• Requirements
List each architecture that the autocomplete design text below says covers the design space.

Search Suggestion (Autocomplete) Low-Level Design: Trie, Redis, and Elasticsearch

Search suggestion (autocomplete) returns candidate completions for a partial query in under 100ms. The system must handle millions of prefix queries per second, rank results by relevance or popularity, and update suggestions as new content is indexed. Three architectures cover the design space: a trie in Redis for exact-prefix matching, Elasticsearch’s completion suggester for full-text matching with fuzzy support, and a precomputed prefix table for simple but scalable implementations.

Core Data Model (Prefix Table Approach)

-- Precompute all prefixes for each suggestion at index time
CREATE TABLE SearchSuggestion (
    prefix      VARCHAR(100) NOT NULL,
    suggestion  VARCHAR(255) NOT NULL,
    score       INT NOT NULL DEFAULT 0,   -- query frequency, popularity
    category    VARCHAR(50),              -- 'product', 'user', 'location'
    entity_id   BIGINT,                   -- reference to the actual entity
    PRIMARY KEY (prefix, suggestion)

• Records shown

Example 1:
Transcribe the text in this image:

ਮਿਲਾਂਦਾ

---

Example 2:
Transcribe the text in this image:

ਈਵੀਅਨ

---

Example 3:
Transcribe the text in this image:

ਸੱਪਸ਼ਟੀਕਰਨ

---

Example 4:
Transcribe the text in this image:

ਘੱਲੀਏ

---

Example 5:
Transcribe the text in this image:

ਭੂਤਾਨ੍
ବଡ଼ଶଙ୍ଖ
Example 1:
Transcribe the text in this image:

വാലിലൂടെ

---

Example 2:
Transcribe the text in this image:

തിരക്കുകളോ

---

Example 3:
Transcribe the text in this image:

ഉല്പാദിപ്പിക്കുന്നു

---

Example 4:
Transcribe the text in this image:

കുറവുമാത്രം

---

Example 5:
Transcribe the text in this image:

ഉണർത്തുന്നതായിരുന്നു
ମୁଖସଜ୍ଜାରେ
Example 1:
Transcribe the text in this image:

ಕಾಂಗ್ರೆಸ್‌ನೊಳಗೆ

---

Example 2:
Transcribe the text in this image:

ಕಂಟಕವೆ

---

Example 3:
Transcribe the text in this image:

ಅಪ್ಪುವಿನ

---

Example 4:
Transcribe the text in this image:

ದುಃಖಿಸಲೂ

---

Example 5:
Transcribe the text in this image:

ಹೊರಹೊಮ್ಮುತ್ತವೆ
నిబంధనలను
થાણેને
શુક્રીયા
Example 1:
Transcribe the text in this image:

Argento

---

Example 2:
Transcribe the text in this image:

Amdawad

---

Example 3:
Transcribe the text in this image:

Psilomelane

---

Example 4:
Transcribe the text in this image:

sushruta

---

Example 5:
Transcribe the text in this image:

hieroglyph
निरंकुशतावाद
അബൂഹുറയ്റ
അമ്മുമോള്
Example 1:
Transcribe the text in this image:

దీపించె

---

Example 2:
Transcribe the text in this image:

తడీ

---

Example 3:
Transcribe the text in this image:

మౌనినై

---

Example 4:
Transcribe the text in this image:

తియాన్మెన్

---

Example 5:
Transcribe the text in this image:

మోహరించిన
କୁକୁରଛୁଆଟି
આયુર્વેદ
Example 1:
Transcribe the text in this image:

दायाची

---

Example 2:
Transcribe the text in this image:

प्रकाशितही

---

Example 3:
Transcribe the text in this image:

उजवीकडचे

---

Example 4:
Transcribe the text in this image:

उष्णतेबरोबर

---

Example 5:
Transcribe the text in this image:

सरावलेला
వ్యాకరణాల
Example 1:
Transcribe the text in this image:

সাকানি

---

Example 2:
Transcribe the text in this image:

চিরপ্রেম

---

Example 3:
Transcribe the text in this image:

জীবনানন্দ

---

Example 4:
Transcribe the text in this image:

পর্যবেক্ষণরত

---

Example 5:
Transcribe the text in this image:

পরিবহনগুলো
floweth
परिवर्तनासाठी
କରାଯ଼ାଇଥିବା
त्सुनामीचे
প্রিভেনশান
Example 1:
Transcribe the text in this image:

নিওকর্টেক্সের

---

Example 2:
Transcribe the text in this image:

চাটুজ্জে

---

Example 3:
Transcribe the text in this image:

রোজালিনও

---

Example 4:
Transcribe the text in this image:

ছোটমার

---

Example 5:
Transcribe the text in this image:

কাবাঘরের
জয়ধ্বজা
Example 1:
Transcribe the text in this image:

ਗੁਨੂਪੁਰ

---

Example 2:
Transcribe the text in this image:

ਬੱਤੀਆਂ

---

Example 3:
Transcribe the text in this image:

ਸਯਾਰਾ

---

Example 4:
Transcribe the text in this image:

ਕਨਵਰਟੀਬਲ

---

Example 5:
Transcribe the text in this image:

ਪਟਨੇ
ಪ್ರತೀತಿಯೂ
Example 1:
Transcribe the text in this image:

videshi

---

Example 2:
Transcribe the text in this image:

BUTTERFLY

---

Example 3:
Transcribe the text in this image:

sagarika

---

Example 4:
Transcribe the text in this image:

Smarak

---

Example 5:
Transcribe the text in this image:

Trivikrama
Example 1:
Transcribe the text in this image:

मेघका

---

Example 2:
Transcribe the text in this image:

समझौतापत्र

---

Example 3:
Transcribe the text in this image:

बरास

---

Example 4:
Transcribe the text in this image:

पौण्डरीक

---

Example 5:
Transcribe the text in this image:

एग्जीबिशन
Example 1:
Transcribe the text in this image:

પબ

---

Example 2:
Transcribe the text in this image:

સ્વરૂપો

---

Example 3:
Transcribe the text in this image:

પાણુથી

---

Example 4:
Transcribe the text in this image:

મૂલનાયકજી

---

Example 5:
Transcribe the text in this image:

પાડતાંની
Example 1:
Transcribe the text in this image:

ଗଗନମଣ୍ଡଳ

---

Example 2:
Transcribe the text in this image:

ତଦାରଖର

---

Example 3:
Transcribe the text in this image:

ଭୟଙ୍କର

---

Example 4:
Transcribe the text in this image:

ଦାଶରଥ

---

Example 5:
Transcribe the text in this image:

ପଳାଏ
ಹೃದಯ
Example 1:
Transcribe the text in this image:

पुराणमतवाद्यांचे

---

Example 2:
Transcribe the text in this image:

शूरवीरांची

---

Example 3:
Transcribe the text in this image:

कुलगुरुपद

• Response
- A trie in Redis for exact-prefix matching
- Elasticsearch's completion suggester for full-text matching with fuzzy support
- A precomputed prefix table for simple but scalable implementations